Schädliche Folgen des Septojods sah ich, wenn man es in diesen Dosen täglich bzw.
zweitägig (bis zu 200 und 300 ccm Gesamtdosis) gab, bisher nur einmal bei einem Fall
von subakuter Myelitis. Hier wurde eine latente, keine Erscheinungen machende und
bei der Lungenuntersuchung nicht entdeckte Lungentuberkulose aktiviert. Es kam bereits
nach der 5. Injektion zu akuten Lungenerscheinungen, Fieber, Auswurf mit Tuberkelbazillen.

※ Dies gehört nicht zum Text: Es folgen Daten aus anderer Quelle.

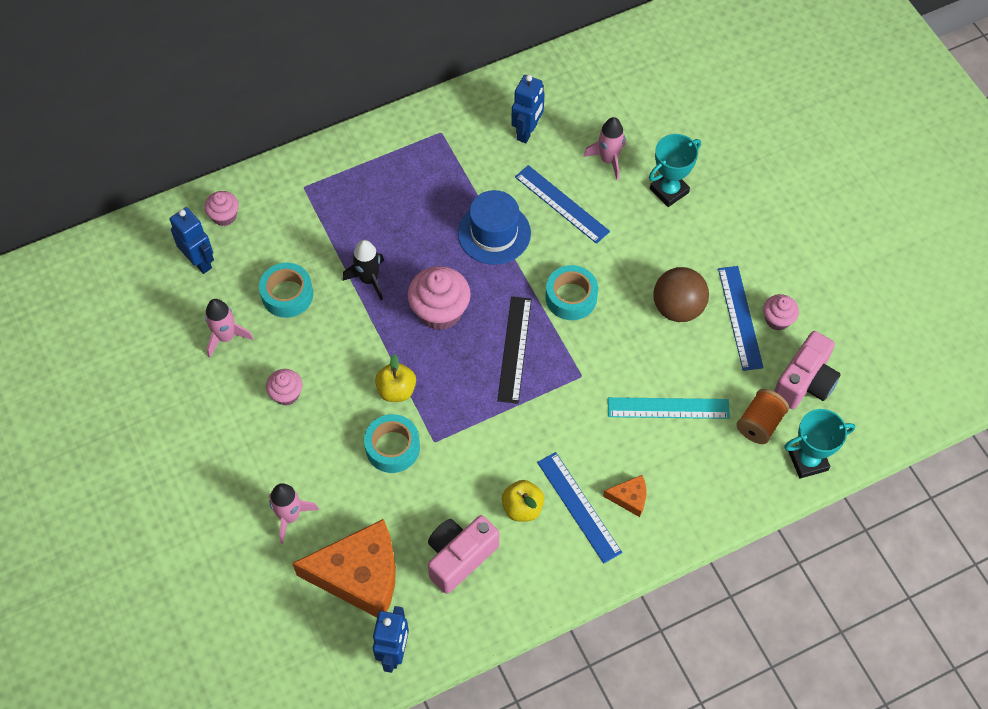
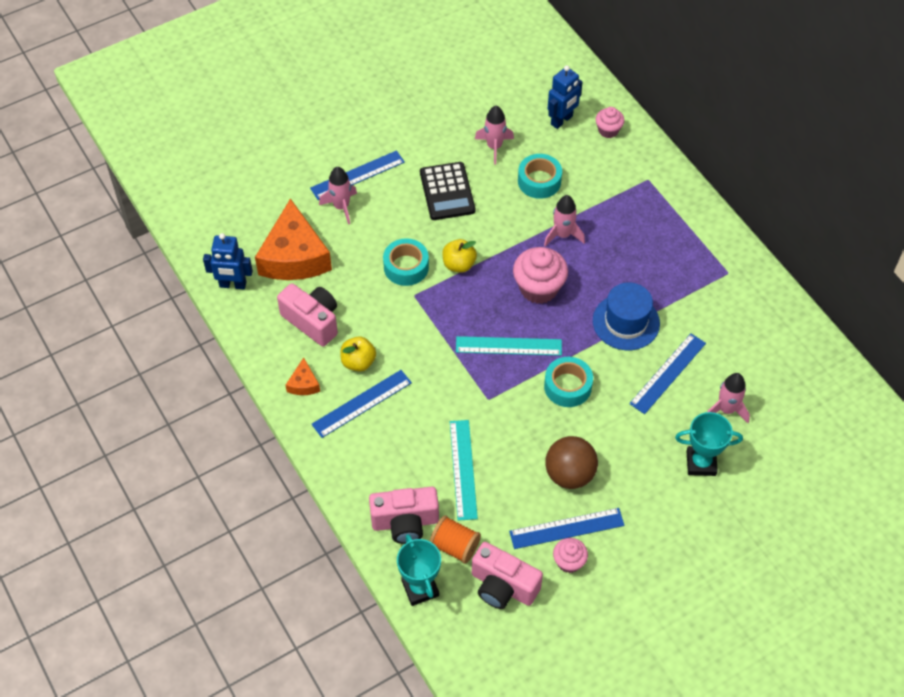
camera: 85 degrees right, 5 degrees down
(242, 495) = (357, 175): none -> blue ruler
(286, 394) = (447, 192): pink cupcake -> black calculator
(369, 279) = (562, 235): black rocket -> pink rocket
(514, 349) = (508, 346): black ruler -> turquoise ruler
(527, 132) = (744, 340): blue robot -> none
(629, 498) = (372, 441): orange cheese -> orange cheese (303, 384)
(669, 191) = (701, 463): turquoise trophy -> turquoise trophy turned 45 degrees counterclockwise
(731, 470) = (405, 522): none -> pink camera

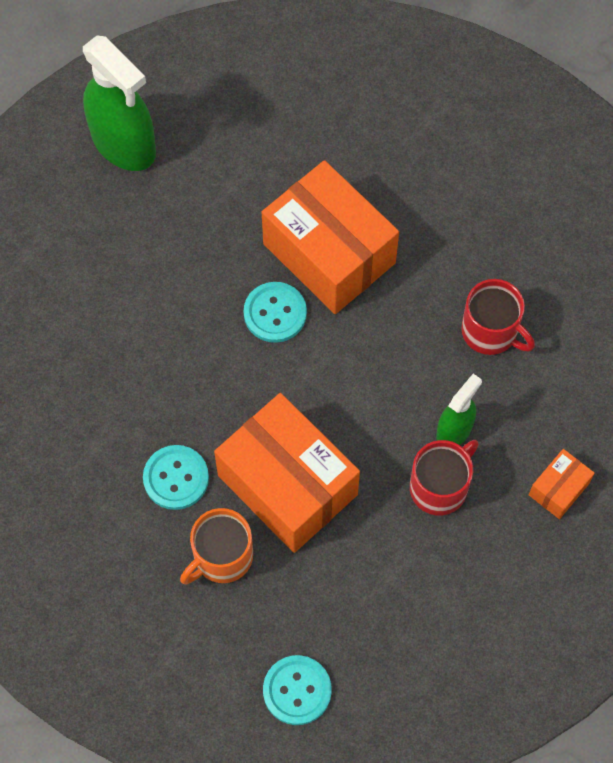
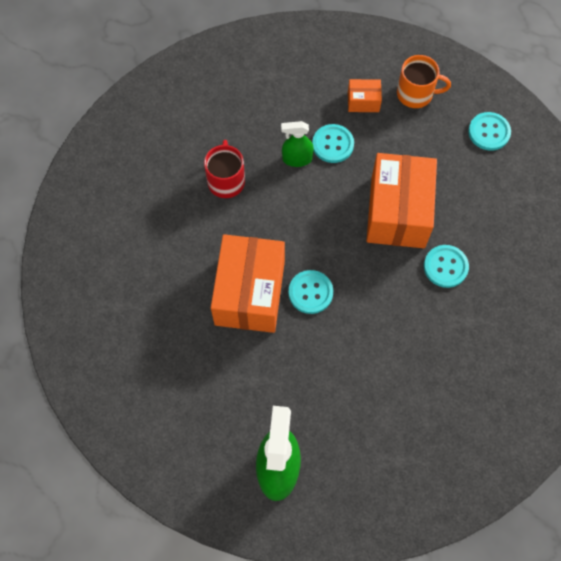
camera: 130 degrees left, 0 degrees up
(222, 557) = (462, 213): orange mug -> orange mug (415, 94)
(440, 487) = (333, 144): red mug -> turquoise button
(559, 489) = (285, 94): orange box -> orange box (363, 101)

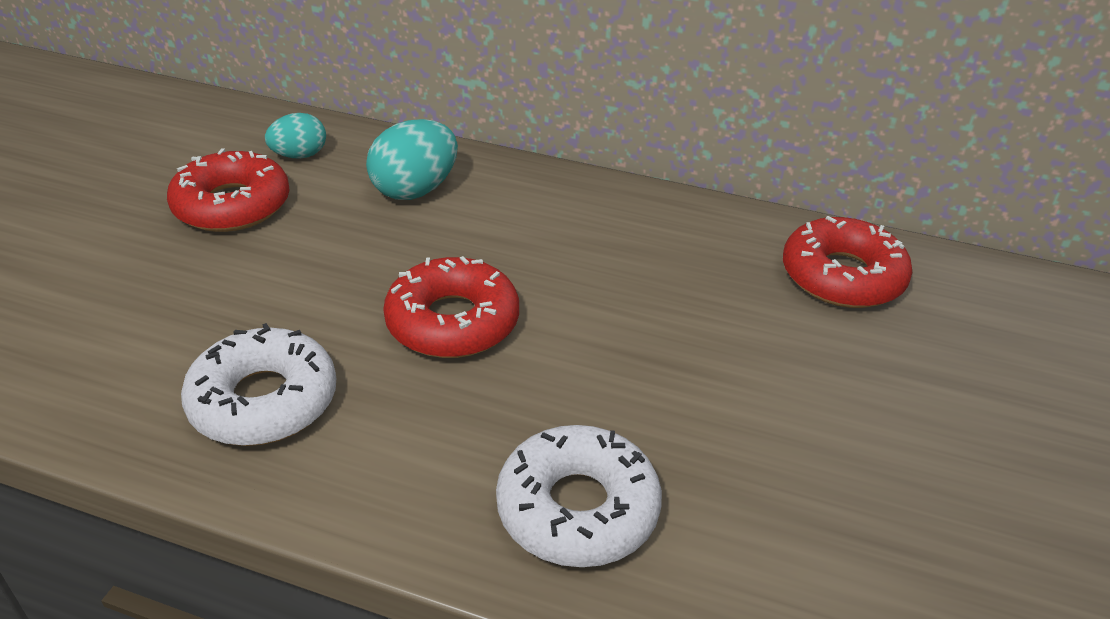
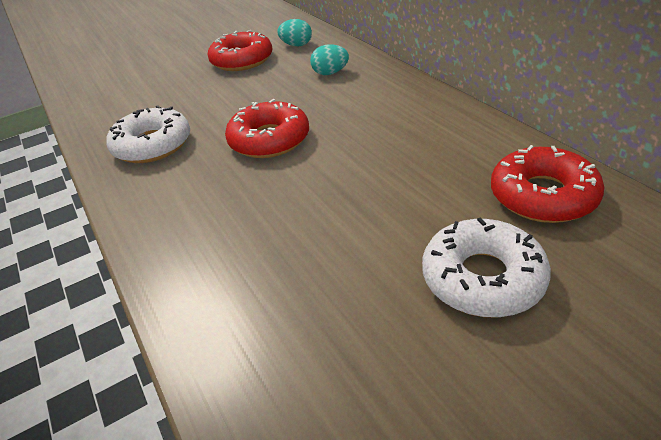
camera: 45 degrees right, 0 degrees up
(415, 190) = (330, 73): turquoise egg -> turquoise egg, size x0.64
(577, 508) = (212, 252): white donut -> white donut (482, 278)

Diese höchst unerwünschte Provokation klang nur sehr langsam ab. Bisher sah ich aber
nie, auch bei B. Typ-Kranken, nach Septojod thyreotoxische Symptome auftreten. Die
Mög
lichkeit der Provokation solcher Symptome ist aber gewiß nicht von der Hand zu weisen,
und die Warnung bei latenter Tuberkulose und Thyreotoxikose, auch bei Patienten mit
deutlicher Struma vorsichtig zu sein, ist wohl nur allzu berechtigt. Sonst aber kann
ich auf Grund von Erfahrungen an einem relativ großen Material das Septojod bei akuten
und subakuten „Enzephalitisfällen” als das wirksamste — und mit obigen Einschränkungen
— auch ungefährliche Mittel empfehlen. Je akuter die Erkrankung, desto intensiver
und schneller wird man das Septojod dem Organismus zuführen, das geschieht am besten
auf intravenösem Wege. Ist keine unmittelbare Gefahr im Verzuge, dann kann man ebensogut
das Septojod intraglutäal geben. Zumeist wird es auch so schmerzlos und glatt vertragen.
Auch bei akuten Neuralgien hat sich mir das Septojod häufig sehr bewährt.
Bei chronischen Enzephalitisfällen versagt leider das Septojod nur allzu oft. Oft
hört man von solchen Patienten, daß die Beschwerden unmittelbar im Anschluß an die
Injektion nachlassen: Bald sind sie aber zumeist — auch bei prolongierter Behandlung
— wieder im alten Umfange da. Bei solchen Fällen wird man nach anderen therapeutischen
Wegen suchen müssen — soweit man überhaupt helfen kann. Vielleicht hilft uns hier
die Erzeugung künstlichen Fiebers weiter.